Percebe-se, na leitura de entrevistas à realizadora, parte do processo que ceifou a estreia comercial do filme — é também ele retrato de um país retrógrado, machista e misógino. Esses outros tempos privaram Manuela da justíssima projecção do filme em território nacional; por outro lado, vê-lo agora leva a contrastes mais definidos entre as nossas vidas de hoje e as vidas de então. Há uma valência, que justamente se dirá etnográfica, nas cenas que retratam a comunidade no tratamento do milho, rematadas pelo vinho, pelo pão, pelos cantares e pela dança — que será de tudo isto em cinquenta anos, quando tudo o que disso nos sobrar for o cinema?

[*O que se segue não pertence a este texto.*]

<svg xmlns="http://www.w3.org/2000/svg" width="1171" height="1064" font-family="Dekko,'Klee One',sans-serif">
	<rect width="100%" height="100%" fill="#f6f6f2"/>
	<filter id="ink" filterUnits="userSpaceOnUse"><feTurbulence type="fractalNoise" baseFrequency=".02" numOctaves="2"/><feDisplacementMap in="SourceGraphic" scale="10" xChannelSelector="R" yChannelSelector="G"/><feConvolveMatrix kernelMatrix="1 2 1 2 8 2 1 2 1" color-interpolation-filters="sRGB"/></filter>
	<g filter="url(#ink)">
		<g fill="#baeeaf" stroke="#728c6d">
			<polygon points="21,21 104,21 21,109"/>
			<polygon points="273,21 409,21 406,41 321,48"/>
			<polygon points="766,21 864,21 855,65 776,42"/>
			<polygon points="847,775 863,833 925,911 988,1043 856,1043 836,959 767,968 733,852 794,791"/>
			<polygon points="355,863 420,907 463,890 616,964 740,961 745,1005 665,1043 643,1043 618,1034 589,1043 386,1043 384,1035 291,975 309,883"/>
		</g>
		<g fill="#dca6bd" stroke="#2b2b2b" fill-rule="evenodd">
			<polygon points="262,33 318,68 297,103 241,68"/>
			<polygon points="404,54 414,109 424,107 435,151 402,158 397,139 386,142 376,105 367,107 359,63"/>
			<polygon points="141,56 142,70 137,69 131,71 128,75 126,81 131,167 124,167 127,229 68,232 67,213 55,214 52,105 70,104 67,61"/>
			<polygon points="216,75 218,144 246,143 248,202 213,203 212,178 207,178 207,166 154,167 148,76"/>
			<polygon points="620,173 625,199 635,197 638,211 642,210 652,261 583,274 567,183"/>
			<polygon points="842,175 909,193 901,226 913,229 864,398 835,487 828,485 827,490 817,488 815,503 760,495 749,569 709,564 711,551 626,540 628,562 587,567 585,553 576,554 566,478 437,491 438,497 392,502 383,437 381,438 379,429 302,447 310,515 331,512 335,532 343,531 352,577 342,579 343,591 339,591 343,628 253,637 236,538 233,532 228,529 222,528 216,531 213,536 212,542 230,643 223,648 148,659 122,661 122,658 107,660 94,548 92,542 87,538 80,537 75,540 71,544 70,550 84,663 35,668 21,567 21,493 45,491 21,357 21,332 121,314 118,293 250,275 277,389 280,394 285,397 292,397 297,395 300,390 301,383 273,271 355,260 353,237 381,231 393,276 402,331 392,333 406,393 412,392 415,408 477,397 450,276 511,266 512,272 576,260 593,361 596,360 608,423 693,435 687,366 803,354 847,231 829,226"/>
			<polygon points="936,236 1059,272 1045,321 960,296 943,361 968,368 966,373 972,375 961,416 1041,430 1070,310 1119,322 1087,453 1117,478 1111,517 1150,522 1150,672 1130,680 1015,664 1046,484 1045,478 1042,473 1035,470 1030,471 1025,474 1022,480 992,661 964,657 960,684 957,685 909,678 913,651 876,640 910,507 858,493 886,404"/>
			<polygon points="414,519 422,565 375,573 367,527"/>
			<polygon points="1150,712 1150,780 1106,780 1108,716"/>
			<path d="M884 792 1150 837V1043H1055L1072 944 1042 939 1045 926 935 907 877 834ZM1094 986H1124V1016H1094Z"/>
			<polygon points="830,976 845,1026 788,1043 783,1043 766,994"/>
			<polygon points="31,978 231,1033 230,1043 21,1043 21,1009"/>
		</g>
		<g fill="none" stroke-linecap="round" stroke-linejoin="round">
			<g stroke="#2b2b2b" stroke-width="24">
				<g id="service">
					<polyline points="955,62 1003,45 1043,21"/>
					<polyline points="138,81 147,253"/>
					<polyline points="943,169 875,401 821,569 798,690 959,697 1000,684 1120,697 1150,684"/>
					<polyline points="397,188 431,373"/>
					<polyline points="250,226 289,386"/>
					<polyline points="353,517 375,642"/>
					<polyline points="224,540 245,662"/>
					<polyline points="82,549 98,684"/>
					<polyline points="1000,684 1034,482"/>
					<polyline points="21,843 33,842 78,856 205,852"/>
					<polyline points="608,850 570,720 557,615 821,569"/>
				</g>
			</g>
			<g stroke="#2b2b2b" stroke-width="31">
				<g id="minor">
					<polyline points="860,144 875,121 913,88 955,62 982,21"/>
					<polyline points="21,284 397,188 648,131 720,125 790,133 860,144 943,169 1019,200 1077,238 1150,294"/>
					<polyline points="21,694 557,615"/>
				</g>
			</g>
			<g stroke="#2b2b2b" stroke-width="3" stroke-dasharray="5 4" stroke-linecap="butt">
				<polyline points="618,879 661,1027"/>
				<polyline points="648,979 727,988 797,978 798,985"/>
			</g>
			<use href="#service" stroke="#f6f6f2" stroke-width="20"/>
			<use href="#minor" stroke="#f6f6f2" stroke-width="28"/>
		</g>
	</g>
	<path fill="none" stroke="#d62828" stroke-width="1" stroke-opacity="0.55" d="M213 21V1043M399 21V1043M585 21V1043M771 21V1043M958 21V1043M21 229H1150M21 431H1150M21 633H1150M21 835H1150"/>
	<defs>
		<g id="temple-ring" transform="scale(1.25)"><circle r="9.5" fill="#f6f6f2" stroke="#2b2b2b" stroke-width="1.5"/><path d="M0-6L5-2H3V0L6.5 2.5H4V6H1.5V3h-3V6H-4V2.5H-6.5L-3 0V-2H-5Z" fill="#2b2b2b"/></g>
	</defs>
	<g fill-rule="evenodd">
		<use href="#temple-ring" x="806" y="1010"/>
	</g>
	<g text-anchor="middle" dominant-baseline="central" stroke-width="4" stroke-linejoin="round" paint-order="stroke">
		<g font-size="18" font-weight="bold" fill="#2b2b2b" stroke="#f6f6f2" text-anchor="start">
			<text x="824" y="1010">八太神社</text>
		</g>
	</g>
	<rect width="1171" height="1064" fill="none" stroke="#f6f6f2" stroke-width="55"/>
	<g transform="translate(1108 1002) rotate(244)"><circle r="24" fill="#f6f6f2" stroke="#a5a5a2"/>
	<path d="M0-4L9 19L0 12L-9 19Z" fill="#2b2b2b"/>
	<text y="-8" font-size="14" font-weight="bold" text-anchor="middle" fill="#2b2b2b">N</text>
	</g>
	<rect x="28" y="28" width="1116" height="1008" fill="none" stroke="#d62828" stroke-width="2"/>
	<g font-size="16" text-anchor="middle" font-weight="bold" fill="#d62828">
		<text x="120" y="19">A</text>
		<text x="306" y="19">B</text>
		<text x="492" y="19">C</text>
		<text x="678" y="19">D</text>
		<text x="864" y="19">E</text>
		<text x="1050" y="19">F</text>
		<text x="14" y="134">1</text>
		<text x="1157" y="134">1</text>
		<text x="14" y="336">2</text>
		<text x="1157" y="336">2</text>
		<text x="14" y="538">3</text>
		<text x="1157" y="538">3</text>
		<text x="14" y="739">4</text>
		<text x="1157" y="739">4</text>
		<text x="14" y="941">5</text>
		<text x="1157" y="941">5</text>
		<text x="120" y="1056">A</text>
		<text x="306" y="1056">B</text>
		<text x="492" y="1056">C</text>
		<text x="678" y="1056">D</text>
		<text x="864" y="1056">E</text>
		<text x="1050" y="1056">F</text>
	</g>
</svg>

“A minha primeira ideia era contrapor a vida da cidade, Lisboa, com a vida da aldeia. Mas depois percebi que era muito para mim, porque se tratava do meu primeiro filme. Ainda pensei em fazer primeiro a aldeia e depois a cidade. Em dois trabalhos. Era uma fuga aos valores da cidade. Era perceptível a degradação. O egoísmo começava a nascer. Hoje está evidente: cada um por si. Os valores da solidariedade começavam a desaparecer”.

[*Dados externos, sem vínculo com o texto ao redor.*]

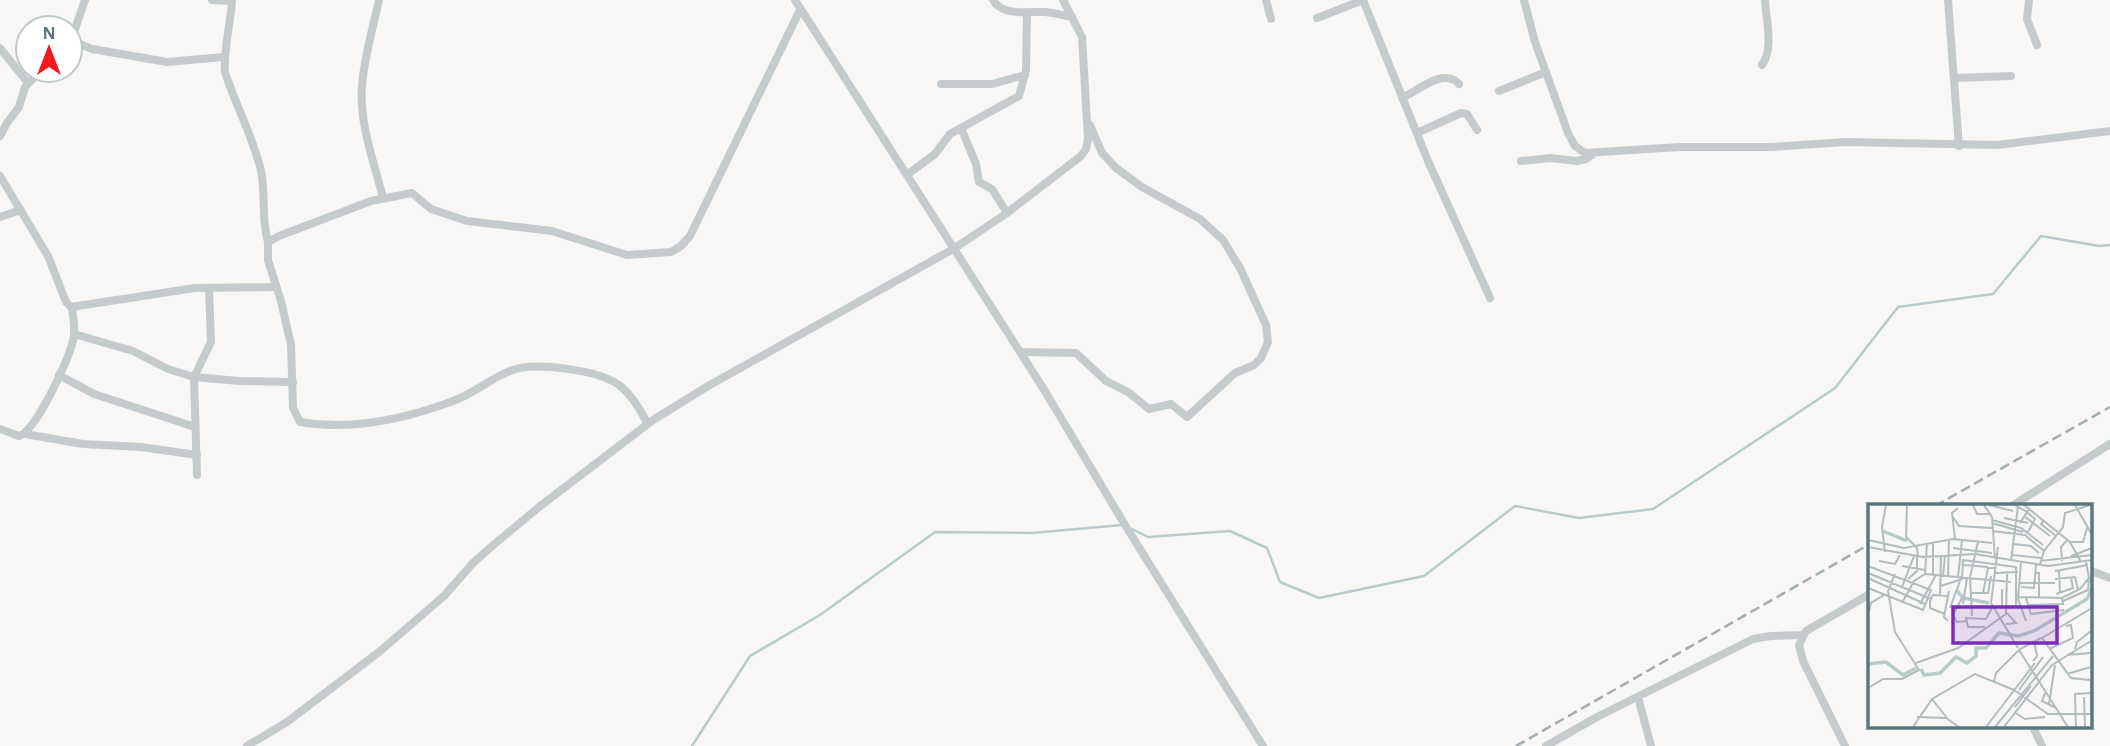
<svg xmlns="http://www.w3.org/2000/svg" width="2110" height="746" font-family="'Alegreya Sans',sans-serif">
<style>
.lines{fill:none;stroke-linecap:round;stroke-linejoin:round}
.stream{stroke:#b8cbcb;stroke-width:2.5}
.street{stroke:#c5cbcd;stroke-width:8}
.rail{stroke:#a1adaf;stroke-width:2.5;stroke-dasharray:10 5;stroke-linecap:butt}
.inset-river{fill:none;stroke:#b8cbcb;stroke-width:3.5}
.inset-road{fill:none;stroke:#b1bcbe;stroke-width:2}
.view{fill:#7b2cbf;fill-opacity:0.15;stroke:#7b2cbf;stroke-width:3.5}
.inset-edge{fill:none;stroke:#5c777d;stroke-width:3.5}
</style>
<rect width="100%" height="100%" fill="#f8f7f5"/>
<g class="lines">
<g class="stream">
<polyline points="1132,529 1148,537 1230,531 1267,548 1280,582 1319,598 1424,576 1515,506 1579,518 1653,509 1835,388 1898,307 1993,294 2041,236 2099,246 2110,245"/>
<polyline points="692,746 750,656 820,615 935,532 1032,533 1122,525"/>
</g>
<g class="street">
<polyline points="212,0 232,1"/>
<path d="M232,0C231,22 223,51 225,72C235,104 254,139 261,171C266,195 261,219 268,242"/>
<path d="M379,0C373,28 364,57 362,86C359,123 374,162 383,198"/>
<polyline points="795,0 1043,388 1125,525 1263,746"/>
<path d="M993,0C1003,17 1028,11 1045,12C1054,13 1063,15 1072,17"/>
<polyline points="1266,0 1271,19"/>
<polyline points="1524,0 1535,42 1568,133 1575,146 1585,153 1679,147 1772,147 1845,142 1997,145 2110,131"/>
<polyline points="1948,0 1959,146"/>
<polyline points="2029,0 2027,19 2037,45"/>
<polyline points="1317,18 1363,0 1428,161 1490,298"/>
<polyline points="72,38 80,44 92,49 167,62 224,57"/>
<polyline points="70,44 85,0"/>
<polyline points="0,48 28,83"/>
<path d="M1762,65C1774,49 1766,19 1765,0"/>
<polyline points="1955,78 2011,76"/>
<polyline points="941,84 992,84 1025,75"/>
<polyline points="1499,91 1546,72"/>
<path d="M1402,98C1418,91 1443,67 1459,84"/>
<polyline points="961,128 976,164 979,182 992,189 1007,213"/>
<polyline points="1417,133 1461,113 1467,114 1477,130"/>
<polyline points="0,136 7,123 19,107 25,87 42,70"/>
<polyline points="1521,161 1550,158 1577,161 1586,159 1593,154"/>
<polyline points="908,174 935,154 950,134 1019,96 1026,70 1027,13"/>
<polyline points="0,176 48,256 66,302 71,307 195,288 276,287"/>
<polyline points="0,217 21,210"/>
<polyline points="74,334 133,351 168,369 194,377 239,381 293,382"/>
<polyline points="1021,352 1076,353 1106,381 1128,392 1149,409 1171,404 1187,417 1235,373 1254,365 1261,358 1268,342 1266,325 1240,268 1223,240 1200,219 1142,187 1116,168 1102,153 1090,125"/>
<polyline points="59,375 94,394 195,427"/>
<path d="M648,424C640,410 632,395 619,385C598,370 534,361 510,371C490,379 473,394 453,401C405,419 351,431 300,422L293,408L291,345L281,301L268,260V242L279,236L371,201L412,193L431,209L467,221L552,231L627,255L671,252L681,246L690,236L800,10"/>
<path d="M0,429L19,436C37,430 68,360 73,341C76,330 73,318 72,307"/>
<polyline points="25,434 83,444 141,447 197,455"/>
<polyline points="197,475 194,377 211,342 209,288"/>
<polyline points="2012,506 2110,444"/>
<polyline points="2091,571 2110,578"/>
<polyline points="1638,697 1651,746"/>
<polyline points="2033,727 2042,746"/>
<polyline points="247,746 287,722 379,652 444,596 473,563 491,547 539,507 653,420 708,386 955,248 1007,213 1081,156 1086,149 1088,139 1082,37 1063,0"/>
<polyline points="1546,746 1597,717 1753,639 1771,636 1803,635"/>
<polyline points="1845,746 1803,661 1799,645 1806,631 1870,594"/>
</g>
<g class="rail">
<polyline points="1935,506 2110,407"/>
<polyline points="1516,746 1870,544"/>
</g>
</g>
<g transform="translate(1868 504)">
<rect width="224" height="224" fill="#f8f7f5"/>
<path class="inset-river" d="M15,27L39,37M89,87L95,94L121,99M0,160L18,158L35,171L48,164M53,165L56,171L72,169L88,153L99,159L108,152V144H118L131,129L150,132L166,127L219,95L224,84"/>
<path class="inset-road" d="M39,1L38,33L49,44L50,53M105,1L109,10H123M116,1L124,13L127,55M121,1L145,7M147,1L159,8L152,19M156,1L202,38L213,58M207,1L224,31M84,12L91,22L124,24M156,12L182,32M136,14L160,19M124,16L153,24L175,41M176,16L173,20L188,32M124,19L155,28M124,27L157,31L176,47M160,28L167,15L159,8L162,4M87,35L84,9L90,4M0,36L36,44L85,35L124,39M65,38V71M202,38H215L219,24M145,40L163,42L171,49M0,43L55,53L107,50L180,62L224,56M130,43L123,99L150,144M85,44L124,49M17,48L14,23L18,1M144,51L173,54M203,52L224,44M95,56L148,63M11,57L27,60L32,51M143,57L150,2M172,57L224,51M194,57L193,43L199,36M153,58L150,95L158,117M95,61L120,63M172,61L176,47L195,23L197,9L222,1M0,62L63,86L55,106L0,84M34,62L57,66M187,67L220,61M191,67L192,90M0,69L63,95M127,69L150,68M167,69H171V94M57,70L143,78M75,72L77,51M80,72L81,35M90,73L94,36M0,74L57,100M40,75L49,67V53M187,75L207,73L210,86M151,79H187M73,82L94,75L95,55M34,83L46,52M153,83L166,84L168,60M134,85V103H138M102,89H120L123,72M115,89L120,64H128M188,90L205,84L203,73M72,91L73,51M150,93L194,94L212,85L221,74L218,57M94,94L85,111L89,118L99,117M158,94L163,110L196,106M195,97L220,86L221,74M34,99L46,77L57,70L59,39M52,100L68,71M95,100L99,74M160,101L195,100L194,94M148,103V62M82,104L92,77M1,107L3,99L16,91M77,110L62,104V97L65,91L80,92M104,112L102,73L110,38M80,117L76,113L81,87M138,120L148,119L139,109M117,123H100L98,114L118,115L124,104M224,128V179M181,145L205,134L203,121L198,122M207,145L209,138L223,127M151,146L200,223M199,151L222,149M165,157L169,152L166,137M48,159L90,144L138,110L139,70M199,170L223,163M222,176L203,174L174,134L224,104M126,177L128,169L152,145L173,134M223,177V210M0,184L15,175H34L51,166L27,128L20,87L27,70M151,186L175,153M177,189L174,197L188,204M216,193L217,223M64,195L79,214M181,200L187,161M147,203L163,182M146,208L157,215L177,213M49,213L78,214L91,223M45,223L64,195L107,170L146,186L180,210H224M118,223L167,159M127,223L185,152M136,223L184,161L223,137M208,223L207,190L223,189"/>
<path class="view" d="M85,103H189V139H85Z"/>
<rect width="224" height="224" class="inset-edge"/>
</g>
<g transform="translate(49 49)"><circle r="33" fill="#ffffff" stroke="#bec9cb" stroke-width="2"/>
<path d="M0-5L12 26L0 18L-12 26Z" fill="#f3191e"/>
<text y="-10" font-size="19" font-weight="bold" text-anchor="middle" fill="#5c777d">N</text>
</g>
</svg>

Manuela Serra, em entrevista ao Público, 18 de Junho de 2021.
O Movimento das Coisas é belíssimo, tanto nos pequenos gestos que magicamente se revelam à câmera (a conversa familiar à mesa de jantar!), como num fiel retrato de Lanheses da altura, que se estende não só aos portugueses rurais, como a uma certa forma de vida — que se perderá, inevitavelmente. Ocorreu-nos a associação ao cinema de Jonas Mekas, em particular Reminiscences of a Journey to Lithuania (1972), pela evidente semelhança na temática campestre; mas há uma outra rima que surge nesta edição do filme, à qual Manuela justapõe uma cena final que, parece-nos, não chegou a ser distribuída nas primeiras projecções do filme: um plano de um complexo fabril, dissonante dos campos circundantes, exalando colunas de fumo acinzentado. Recorda-nos Antonioni e o seu Il Deserto Rosso (1964), a quem tudo isto preocupava, mas que não filmou Lanheses assim, tão gentilmente. Este filme é património rico — vejam-no, quando puderem.